The answer on Iran? Yes.

After years of fruitless negotiations, the United States may soon face an unfamiliar problem in its long confrontation with Iran: Are we willing to take yes for an answer?

Negotiators are scheduled to meet again in Geneva this week to try to move toward an agreement that would put reliable limits on Iran's nuclear program — limits strong enough to reassure other countries that the mullahs cannot build a nuclear weapon.

Officials on both sides say they are still a long way from a deal, but they also describe the talks as an important moment of opportunity. Iran's new president, Hassan Rouhani, wants a deal to lift the international sanctions that are crippling his country's economy, something he promised to try to achieve during his election campaign last spring.

The challenge, of course, is that Iran wants minimal limits on its freedom but maximum relief from economic sanctions. The United States and its allies want the opposite combination, a deal that would dismantle much of Iran's nuclear program before most sanctions are lifted.

And the two sides will have to cut their deal in the face of intense mistrust and political sniping on both sides. Only last week, Iranian hard-liners staged their annual "Death to America" rally outside the long-shuttered U.S. Embassy in Tehran, and Iran's supreme leader, Ayatollah Ali Khamenei, felt compelled to defend his negotiators against charges that they are giving too much away.

On Capitol Hill, meanwhile, American hard-liners have made it clear they want to toughen sanctions on Iran, not relax them.

"Sanctions are the only way to prevent a war," Sen. Mark Steven Kirk (R-Ill.) said last week. "Just leave [them] in place and let the Iranians run out of money."

Sen. Robert Menendez (D-N.J.), chairman of the Senate Foreign Relations Committee, has drafted a bill to escalate sanctions further.

One positive sign: Both sides have agreed on a structure for the talks. In a first phase, between now and the end of the year, they'll try to reach an interim agreement that would freeze Iran's nuclear program in exchange for what U.S. officials have described as modest relief from sanctions. As described by U.S. negotiator Wendy Sherman, the idea would be to "put time on the clock … so we have time to negotiate a comprehensive agreement." An important part of the interim deal, she told an Israeli television interviewer, would be that any sanctions relief be "limited, temporary [and] reversible."

Under one proposal being discussed, Iran would get access to some of the billions of dollars in oil earnings that the sanctions have effectively frozen in bank accounts around the world — but the regulations that froze the assets would remain in place, and the money could be turned on and off like a spigot, depending on Iran's behavior.

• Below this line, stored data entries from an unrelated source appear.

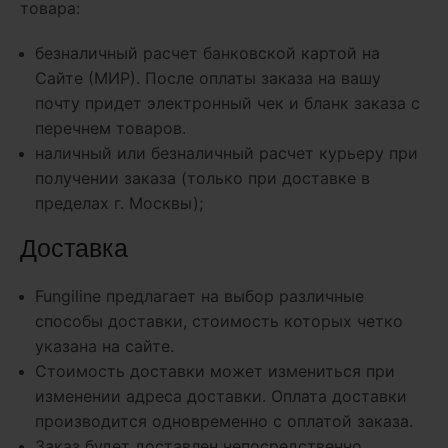
товара:
безналичный расчет банковской картой на
Сайте (МИР). После оплаты заказа на вашу
почту придет электронный чек и бланк заказа с
перечнем товаров.
наличный или безналичный расчет курьеру при
получении заказа (только при доставке в
пределах г. Москвы);
Доставка
Fungiline предлагает на выбор различные
способы доставки, стоимость которых четко
указана на сайте.
Стоимость доставки может измениться при
изменении адреса доставки. Оплата доставки
производится одновременно с оплатой заказа.
Заказ будет доставлен непосредственно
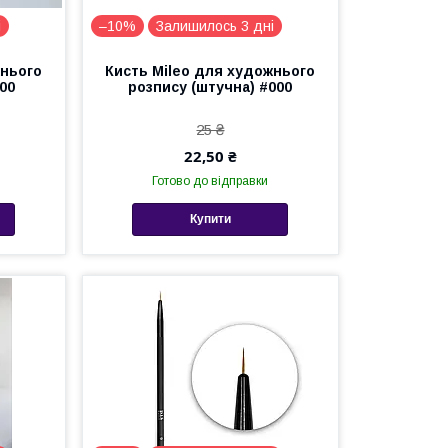
і
–10%
Залишилось 3 дні
жнього
Кисть Mileo для художнього
00
розпису (штучна) #000
25 ₴
22,50 ₴
Готово до відправки
Купити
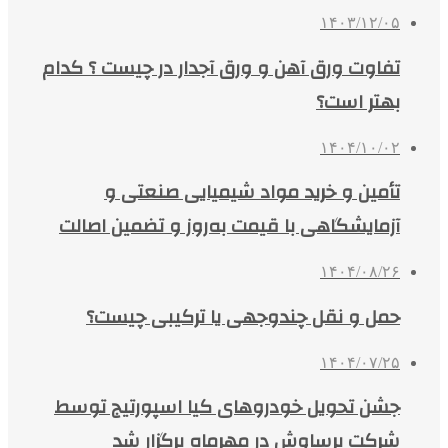
۱۴۰۳/۱۲/۰۵
تفاوت ورق آهن و ورق آجدار در چیست ؟ کدام
بهتر است؟
۱۴۰۴/۱۰/۰۲
تأمین و خرید مواد شیمیایی صنعتی و
آزمایشگاهی با قیمت به‌روز و تضمین اصالت
۱۴۰۴/۰۸/۲۶
حمل و نقل چندوجهی یا ترکیبی چیست؟
۱۴۰۴/۰۷/۲۵
جشن تحویل خودروهای کیا اسپورتیج توسط
شرکت برساوش در مهرماه برگزار شد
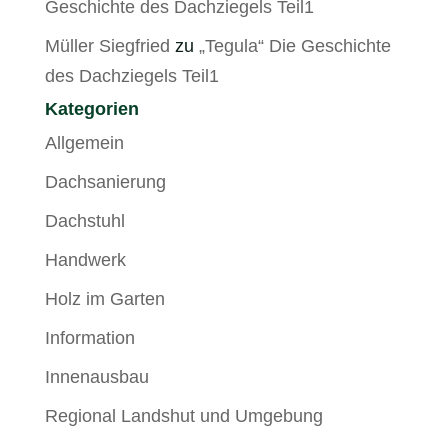
Geschichte des Dachziegels Teil1
Müller Siegfried
zu
„Tegula“ Die Geschichte
des Dachziegels Teil1
Kategorien
Allgemein
Dachsanierung
Dachstuhl
Handwerk
Holz im Garten
Information
Innenausbau
Regional Landshut und Umgebung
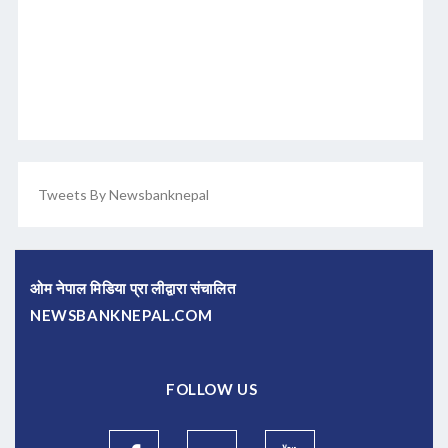
Tweets By Newsbanknepal
ओम नेपाल मिडिया प्रा लीद्वारा संचालित
NEWSBANKNEPAL.COM
FOLLOW US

That's phase one. Phase two would be another round of negotiations to reach a final deal — one that, in U.S. eyes, would include limits on Iran's nuclear program so strenuous that no other country, including Israel, would worry about Iranian nuclear weapons again.

To Western nuclear experts, such an agreement would have to cover a daunting list of issues. It would need to eliminate Iran's stockpile of highly enriched uranium, either by shipping it out of the country or by reducing it to a less dangerous form. It would need to limit Iran's ability to enrich nuclear fuel by reducing the number of centrifuges in the country. It would need to stop the new Arak nuclear reactor from producing plutonium. And it would need to impose intrusive international monitoring to ensure that the agreement was kept.

But to get such a deal, the United States and its allies would almost surely have to relax one long-standing demand: that Iran end all nuclear enrichment.

From Iran's standpoint, that is a deal-breaker, warned Robert Einhorn, a State Department nuclear negotiator during the Clinton and Obama administrations. "Rouhani and his negotiating team have … indicated a willingness to accept constraints on a domestic enrichment program, but never a willingness to give it up altogether," he said. "The hard-liners [in Tehran] would pounce on any deal that could be portrayed as a humiliating surrender."

On Capitol Hill, too, the hard-liners are waiting to pounce. For years, the U.S. position has been that Iran must end its enrichment program, and pro-Israel organizations say that should still be the goal. And Congress is still discussing tougher sanctions, a move Obama administration officials say would backfire by causing the negotiations to collapse (and potentially cause international sanctions to unravel too).

Congress should back off. In recent history, moments of opportunity between Iran and the U.S. have been rare. This one shouldn't go to waste.

A nuclear deal with Iran, if one can be struck, will deserve tough scrutiny. But we have to be willing to take yes for an answer.